#### [PROVIDED TEXT]
>> Begin
With his assistant Lalitha, Walter visits his former roommate, Richard Katz, now a cultish rocker — the songs he wrote after the demise of his affair with Patty have catapulted him to fame. Unaware of his wife’s infidelity and hoping Richard will lend celebrity to his own cause, Walter explains his vision of creating a cerulean warbler preserve in West Virginia by first permitting coal extraction via mountain top removal. Walter believes that reclamation following mountain top removal (MTR) will mitigate much of the damage — what’s best about it is the preserve will be safe as no one will ever rip open the mined-out land again. Walter explains his perspective:

What’s given MTR such a bad name is that most surface-rights owners don’t insist on the right sort of reclamation. Before a coal company can exercise its mineral rights and tear down a mountain, it has to put up a bond that doesn’t get refunded until the land’s been restored. And the problem is, these owners keep settling for these barren, flat, subsidence-prone pastures, in the hope that some developer will come along and build luxury condos on them, in spite of their being in the middle of nowhere. The fact is, you can actually get a very lush and biodiverse forest if you do the reclamation right. … But the environmental mainstream doesn’t want to talk about doing things right, because doing things right would make the coal companies look less villainous and MTR more palatable politically.

Walter outlines his understanding of this confluence of finance, government, corporate interests, private investment and environmental cause then explains that this is merely a preliminary before he tackles the real problem: low-density development, fragmentation, and over-population. Reading the ins and outs of what is, for the well-intentioned Walter, an acceptable solution, glimpsing the compromise and deal-making and taint behind simple preservation of land for an endangered species is enough to smog a reader’s mind for days. Unfortunately, it stinks of the truth and this is Franzen’s horrifying point; this is where it’s at in America now, bloated bureaucracy and innumerable interest groups mean absolutely nothing is simple (or sacred). To create his preserve, Walter ends up making a deal so that displaced homeowners will be given jobs at a factory run by LBI, the oilfield services giant and government contractor that manufactures body armor and also happens to employ Walter’s son, Joey. Father and son, then, are caught in the same web… what will they do? 

Despite the urgency of this environmental plot-line, the lifeblood of Franzen’s novel is Patty’s marriage to Walter. Gracefully, compellingly, Franzen offers a reader his understanding of the crucial psychological underpinnings of their marriage, the emotional counterpoint that creates both consonance and discord: Patty’s high school rape, and Walter’s drunk father’s cruelty. Raped by Ethan Post, the son of wealthy friends of her parents, Patty feels abandoned by her parents. A pragmatic lawyer, her father outlines what he believes will be her humiliation, not her rapist’s: “Patty, the people at the party were all friends of his. They’re going to say they saw you get drunk and be aggressive with him. They’ll say you were behind a shed that wasn’t more than thirty feet from the pool, and they didn’t hear anything untoward.” Disappointed, hurt, Patty notes, “You’re not on my side, are you.” After rape and lack of justice, Patty becomes “a real player, not just talent” on the basketball court, a girl who is “no longer on speaking terms with physical pain.”
>> End
#### [DATA LISTING]
>> Begin
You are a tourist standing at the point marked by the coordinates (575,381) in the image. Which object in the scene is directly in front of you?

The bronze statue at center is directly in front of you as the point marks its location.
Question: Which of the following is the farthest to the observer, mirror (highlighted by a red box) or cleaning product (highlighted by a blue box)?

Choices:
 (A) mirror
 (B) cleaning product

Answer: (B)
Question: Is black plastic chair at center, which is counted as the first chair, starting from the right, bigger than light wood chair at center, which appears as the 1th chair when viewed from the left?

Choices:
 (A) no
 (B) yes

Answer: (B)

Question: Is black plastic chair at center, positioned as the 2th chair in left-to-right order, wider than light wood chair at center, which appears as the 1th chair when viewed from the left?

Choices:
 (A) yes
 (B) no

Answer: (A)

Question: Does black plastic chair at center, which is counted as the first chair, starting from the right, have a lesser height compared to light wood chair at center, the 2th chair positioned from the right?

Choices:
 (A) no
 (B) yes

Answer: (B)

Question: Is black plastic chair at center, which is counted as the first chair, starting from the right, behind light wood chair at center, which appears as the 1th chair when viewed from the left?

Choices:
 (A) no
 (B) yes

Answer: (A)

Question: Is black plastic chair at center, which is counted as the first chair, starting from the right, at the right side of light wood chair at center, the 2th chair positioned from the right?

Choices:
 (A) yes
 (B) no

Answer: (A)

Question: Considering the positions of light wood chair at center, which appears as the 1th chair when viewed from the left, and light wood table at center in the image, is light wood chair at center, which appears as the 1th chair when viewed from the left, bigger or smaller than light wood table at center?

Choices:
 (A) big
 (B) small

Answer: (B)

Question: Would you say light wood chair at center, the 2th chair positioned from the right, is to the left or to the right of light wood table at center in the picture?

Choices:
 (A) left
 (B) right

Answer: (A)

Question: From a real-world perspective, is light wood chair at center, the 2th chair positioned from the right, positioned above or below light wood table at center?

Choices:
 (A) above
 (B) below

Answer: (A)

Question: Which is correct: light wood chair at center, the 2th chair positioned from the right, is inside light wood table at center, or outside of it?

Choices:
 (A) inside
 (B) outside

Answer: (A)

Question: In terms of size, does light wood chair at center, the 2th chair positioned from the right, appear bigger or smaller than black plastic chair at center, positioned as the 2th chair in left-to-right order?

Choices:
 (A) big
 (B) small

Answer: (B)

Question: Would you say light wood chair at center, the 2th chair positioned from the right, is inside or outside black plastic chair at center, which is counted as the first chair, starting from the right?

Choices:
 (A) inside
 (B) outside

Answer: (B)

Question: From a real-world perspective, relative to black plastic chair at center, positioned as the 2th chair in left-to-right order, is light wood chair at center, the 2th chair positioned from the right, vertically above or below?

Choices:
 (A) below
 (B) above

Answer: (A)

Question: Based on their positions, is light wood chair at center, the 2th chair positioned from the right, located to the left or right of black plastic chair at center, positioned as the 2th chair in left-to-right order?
>> End
#### [PROBLEM DESCRIPTION]
Reproduce the passage from the review of the novel verbatim, starting at "What’s given MTR" and ending at "MTR more palatable politically.".

#### [TASK ANSWER]
What’s given MTR such a bad name is that most surface-rights owners don’t insist on the right sort of reclamation. Before a coal company can exercise its mineral rights and tear down a mountain, it has to put up a bond that doesn’t get refunded until the land’s been restored. And the problem is, these owners keep settling for these barren, flat, subsidence-prone pastures, in the hope that some developer will come along and build luxury condos on them, in spite of their being in the middle of nowhere. The fact is, you can actually get a very lush and biodiverse forest if you do the reclamation right. … But the environmental mainstream doesn’t want to talk about doing things right, because doing things right would make the coal companies look less villainous and MTR more palatable politically.